- _Work task_
Please extract the data below from its first line through the line containing "PRESSE CONTROL", including both, and reproduce those lines without any change.

- _Data records_
*** Begin section ***

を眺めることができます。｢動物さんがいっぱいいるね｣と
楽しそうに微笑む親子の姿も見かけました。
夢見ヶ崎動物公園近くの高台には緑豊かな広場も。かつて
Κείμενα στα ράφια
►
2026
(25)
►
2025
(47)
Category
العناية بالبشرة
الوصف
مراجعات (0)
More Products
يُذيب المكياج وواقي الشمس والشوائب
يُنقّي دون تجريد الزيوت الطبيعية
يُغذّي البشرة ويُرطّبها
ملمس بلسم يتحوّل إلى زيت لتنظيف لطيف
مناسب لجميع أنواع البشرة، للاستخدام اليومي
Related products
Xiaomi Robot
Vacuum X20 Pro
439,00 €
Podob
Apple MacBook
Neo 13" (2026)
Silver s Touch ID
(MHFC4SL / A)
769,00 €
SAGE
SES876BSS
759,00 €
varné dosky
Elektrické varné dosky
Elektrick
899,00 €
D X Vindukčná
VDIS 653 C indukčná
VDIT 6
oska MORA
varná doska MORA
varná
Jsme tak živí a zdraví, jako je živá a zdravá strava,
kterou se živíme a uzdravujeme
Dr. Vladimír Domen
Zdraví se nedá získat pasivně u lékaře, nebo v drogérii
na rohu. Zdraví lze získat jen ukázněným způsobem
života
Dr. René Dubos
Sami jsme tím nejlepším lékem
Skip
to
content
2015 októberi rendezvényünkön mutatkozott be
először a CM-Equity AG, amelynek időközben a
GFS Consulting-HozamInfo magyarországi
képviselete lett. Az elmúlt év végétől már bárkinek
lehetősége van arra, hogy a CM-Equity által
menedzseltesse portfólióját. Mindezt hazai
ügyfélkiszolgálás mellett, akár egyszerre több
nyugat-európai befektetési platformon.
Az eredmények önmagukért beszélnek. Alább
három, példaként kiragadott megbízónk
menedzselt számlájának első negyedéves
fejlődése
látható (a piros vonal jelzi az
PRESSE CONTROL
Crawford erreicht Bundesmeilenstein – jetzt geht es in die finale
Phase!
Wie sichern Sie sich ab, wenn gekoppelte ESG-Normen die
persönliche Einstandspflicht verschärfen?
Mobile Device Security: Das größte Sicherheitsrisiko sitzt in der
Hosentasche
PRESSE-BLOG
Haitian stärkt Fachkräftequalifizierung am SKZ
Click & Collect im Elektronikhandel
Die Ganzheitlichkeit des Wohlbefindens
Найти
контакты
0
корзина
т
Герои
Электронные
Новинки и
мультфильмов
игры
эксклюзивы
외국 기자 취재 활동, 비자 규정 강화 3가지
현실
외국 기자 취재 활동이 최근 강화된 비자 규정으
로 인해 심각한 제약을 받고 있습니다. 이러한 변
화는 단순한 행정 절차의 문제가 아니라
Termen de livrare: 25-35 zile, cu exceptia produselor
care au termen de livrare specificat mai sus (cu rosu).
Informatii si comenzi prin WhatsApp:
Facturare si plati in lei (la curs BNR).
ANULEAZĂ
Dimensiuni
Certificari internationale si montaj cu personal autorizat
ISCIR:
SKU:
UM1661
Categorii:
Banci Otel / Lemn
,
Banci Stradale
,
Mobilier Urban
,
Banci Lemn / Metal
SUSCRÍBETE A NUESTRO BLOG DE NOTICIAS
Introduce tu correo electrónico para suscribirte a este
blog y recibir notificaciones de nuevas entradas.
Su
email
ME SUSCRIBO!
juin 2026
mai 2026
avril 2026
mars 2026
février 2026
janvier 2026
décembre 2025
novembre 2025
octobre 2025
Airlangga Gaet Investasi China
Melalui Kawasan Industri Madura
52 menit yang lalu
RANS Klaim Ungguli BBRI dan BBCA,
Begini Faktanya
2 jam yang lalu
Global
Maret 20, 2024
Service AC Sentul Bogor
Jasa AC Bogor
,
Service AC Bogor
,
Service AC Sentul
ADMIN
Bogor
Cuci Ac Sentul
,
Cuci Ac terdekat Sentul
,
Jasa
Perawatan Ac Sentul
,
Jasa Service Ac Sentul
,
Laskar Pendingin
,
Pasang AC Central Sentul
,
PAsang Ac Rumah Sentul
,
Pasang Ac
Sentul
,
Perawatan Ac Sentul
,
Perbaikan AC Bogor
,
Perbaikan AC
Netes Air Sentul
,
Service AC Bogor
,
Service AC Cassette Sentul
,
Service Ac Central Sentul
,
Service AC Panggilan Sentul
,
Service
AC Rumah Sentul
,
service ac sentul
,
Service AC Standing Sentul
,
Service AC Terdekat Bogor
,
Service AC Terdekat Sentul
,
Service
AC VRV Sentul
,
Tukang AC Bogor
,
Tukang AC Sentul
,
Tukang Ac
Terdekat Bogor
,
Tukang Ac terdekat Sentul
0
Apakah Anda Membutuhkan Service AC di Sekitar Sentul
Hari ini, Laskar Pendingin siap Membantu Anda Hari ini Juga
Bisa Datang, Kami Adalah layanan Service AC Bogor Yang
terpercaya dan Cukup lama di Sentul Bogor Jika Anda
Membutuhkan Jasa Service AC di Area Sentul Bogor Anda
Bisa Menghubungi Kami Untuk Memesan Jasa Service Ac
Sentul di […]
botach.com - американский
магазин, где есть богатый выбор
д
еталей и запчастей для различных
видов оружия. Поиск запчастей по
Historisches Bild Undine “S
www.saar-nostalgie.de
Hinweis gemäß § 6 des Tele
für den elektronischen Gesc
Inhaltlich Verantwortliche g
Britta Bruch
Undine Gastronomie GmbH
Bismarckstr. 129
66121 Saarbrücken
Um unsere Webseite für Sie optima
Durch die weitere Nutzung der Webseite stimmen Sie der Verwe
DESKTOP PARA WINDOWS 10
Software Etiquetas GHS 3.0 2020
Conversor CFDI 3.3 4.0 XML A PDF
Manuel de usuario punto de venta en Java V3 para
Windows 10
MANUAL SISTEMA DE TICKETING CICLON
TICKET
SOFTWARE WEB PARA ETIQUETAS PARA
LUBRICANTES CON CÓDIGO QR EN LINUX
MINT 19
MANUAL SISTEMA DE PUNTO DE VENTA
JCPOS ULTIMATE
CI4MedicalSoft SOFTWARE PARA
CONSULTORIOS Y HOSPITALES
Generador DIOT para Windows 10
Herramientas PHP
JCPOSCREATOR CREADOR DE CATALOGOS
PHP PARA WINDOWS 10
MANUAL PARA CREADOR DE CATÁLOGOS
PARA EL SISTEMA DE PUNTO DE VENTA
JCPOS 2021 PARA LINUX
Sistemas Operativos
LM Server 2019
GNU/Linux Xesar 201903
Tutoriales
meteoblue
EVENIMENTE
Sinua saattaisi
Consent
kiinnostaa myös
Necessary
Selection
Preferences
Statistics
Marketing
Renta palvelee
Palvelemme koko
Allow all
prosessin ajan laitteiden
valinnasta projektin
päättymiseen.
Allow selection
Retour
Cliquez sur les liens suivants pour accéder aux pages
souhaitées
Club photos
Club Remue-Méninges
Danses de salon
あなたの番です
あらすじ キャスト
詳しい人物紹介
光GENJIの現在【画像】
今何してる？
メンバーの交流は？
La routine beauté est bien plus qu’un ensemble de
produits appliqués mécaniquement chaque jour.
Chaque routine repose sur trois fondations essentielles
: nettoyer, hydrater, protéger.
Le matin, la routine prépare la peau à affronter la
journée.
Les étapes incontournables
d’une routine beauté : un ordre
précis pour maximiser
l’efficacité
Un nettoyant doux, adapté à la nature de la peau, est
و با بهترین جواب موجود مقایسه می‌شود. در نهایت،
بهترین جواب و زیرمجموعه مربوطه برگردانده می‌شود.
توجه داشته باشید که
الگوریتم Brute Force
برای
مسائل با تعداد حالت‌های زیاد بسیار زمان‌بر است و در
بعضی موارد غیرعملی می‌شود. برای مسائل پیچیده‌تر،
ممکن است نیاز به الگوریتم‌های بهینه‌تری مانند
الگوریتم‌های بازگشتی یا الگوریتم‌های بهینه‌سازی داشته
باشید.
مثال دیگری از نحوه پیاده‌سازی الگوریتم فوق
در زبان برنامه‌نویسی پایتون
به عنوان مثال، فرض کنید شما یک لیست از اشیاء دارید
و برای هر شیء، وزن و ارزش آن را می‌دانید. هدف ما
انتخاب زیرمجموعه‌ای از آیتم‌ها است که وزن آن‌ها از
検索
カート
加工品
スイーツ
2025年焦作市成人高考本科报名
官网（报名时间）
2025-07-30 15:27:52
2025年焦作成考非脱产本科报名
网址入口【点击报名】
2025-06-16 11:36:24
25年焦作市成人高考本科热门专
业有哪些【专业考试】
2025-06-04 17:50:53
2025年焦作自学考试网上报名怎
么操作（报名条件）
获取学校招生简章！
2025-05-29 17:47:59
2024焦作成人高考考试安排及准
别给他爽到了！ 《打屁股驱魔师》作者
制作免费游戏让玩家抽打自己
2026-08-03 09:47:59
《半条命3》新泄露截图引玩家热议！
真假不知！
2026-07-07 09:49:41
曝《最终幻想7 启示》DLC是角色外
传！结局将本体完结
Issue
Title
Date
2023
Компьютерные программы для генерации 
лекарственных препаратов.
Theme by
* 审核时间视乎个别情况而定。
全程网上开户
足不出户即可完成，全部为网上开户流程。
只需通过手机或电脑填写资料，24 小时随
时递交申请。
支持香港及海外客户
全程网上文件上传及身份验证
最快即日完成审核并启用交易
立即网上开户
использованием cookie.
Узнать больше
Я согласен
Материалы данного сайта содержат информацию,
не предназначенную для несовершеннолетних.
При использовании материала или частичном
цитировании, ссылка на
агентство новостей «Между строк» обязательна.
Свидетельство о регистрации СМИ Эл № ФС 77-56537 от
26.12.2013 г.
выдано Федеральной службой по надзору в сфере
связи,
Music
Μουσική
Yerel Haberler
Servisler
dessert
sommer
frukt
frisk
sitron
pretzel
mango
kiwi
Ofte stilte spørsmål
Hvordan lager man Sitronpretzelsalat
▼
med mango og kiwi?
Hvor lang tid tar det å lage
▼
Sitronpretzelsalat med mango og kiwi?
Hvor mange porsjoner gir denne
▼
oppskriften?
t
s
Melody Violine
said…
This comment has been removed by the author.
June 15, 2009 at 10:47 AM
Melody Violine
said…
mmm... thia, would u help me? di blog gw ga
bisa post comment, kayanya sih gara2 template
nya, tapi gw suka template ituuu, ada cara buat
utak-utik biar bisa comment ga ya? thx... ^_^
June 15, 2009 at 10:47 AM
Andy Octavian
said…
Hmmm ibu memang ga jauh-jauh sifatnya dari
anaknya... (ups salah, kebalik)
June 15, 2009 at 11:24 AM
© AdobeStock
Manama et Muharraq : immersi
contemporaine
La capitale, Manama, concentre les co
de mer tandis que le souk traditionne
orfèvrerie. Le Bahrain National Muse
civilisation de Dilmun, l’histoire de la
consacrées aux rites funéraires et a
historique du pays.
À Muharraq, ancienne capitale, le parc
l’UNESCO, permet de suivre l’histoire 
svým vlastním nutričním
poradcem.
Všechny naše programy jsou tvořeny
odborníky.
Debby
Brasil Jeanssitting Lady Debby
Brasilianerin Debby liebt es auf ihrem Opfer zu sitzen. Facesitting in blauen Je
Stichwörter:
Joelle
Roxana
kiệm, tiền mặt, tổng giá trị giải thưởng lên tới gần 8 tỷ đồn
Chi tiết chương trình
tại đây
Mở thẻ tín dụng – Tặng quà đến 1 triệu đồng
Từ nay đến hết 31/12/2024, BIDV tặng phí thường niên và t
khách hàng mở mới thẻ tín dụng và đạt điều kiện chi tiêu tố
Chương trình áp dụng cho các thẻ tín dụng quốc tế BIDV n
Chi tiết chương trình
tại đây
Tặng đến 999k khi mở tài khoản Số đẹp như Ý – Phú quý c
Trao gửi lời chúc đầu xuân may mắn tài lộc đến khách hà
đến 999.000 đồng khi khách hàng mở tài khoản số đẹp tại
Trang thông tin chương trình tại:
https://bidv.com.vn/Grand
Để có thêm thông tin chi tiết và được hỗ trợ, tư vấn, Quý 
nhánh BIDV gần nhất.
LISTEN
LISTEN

*** End section ***

- _Result_
を眺めることができます。｢動物さんがいっぱいいるね｣と
楽しそうに微笑む親子の姿も見かけました。
夢見ヶ崎動物公園近くの高台には緑豊かな広場も。かつて
Κείμενα στα ράφια
►
2026
(25)
►
2025
(47)
Category
العناية بالبشرة
الوصف
مراجعات (0)
More Products
يُذيب المكياج وواقي الشمس والشوائب
يُنقّي دون تجريد الزيوت الطبيعية
يُغذّي البشرة ويُرطّبها
ملمس بلسم يتحوّل إلى زيت لتنظيف لطيف
مناسب لجميع أنواع البشرة، للاستخدام اليومي
Related products
Xiaomi Robot
Vacuum X20 Pro
439,00 €
Podob
Apple MacBook
Neo 13" (2026)
Silver s Touch ID
(MHFC4SL / A)
769,00 €
SAGE
SES876BSS
759,00 €
varné dosky
Elektrické varné dosky
Elektrick
899,00 €
D X Vindukčná
VDIS 653 C indukčná
VDIT 6
oska MORA
varná doska MORA
varná
Jsme tak živí a zdraví, jako je živá a zdravá strava,
kterou se živíme a uzdravujeme
Dr. Vladimír Domen
Zdraví se nedá získat pasivně u lékaře, nebo v drogérii
na rohu. Zdraví lze získat jen ukázněným způsobem
života
Dr. René Dubos
Sami jsme tím nejlepším lékem
Skip
to
content
2015 októberi rendezvényünkön mutatkozott be
először a CM-Equity AG, amelynek időközben a
GFS Consulting-HozamInfo magyarországi
képviselete lett. Az elmúlt év végétől már bárkinek
lehetősége van arra, hogy a CM-Equity által
menedzseltesse portfólióját. Mindezt hazai
ügyfélkiszolgálás mellett, akár egyszerre több
nyugat-európai befektetési platformon.
Az eredmények önmagukért beszélnek. Alább
három, példaként kiragadott megbízónk
menedzselt számlájának első negyedéves
fejlődése
látható (a piros vonal jelzi az
PRESSE CONTROL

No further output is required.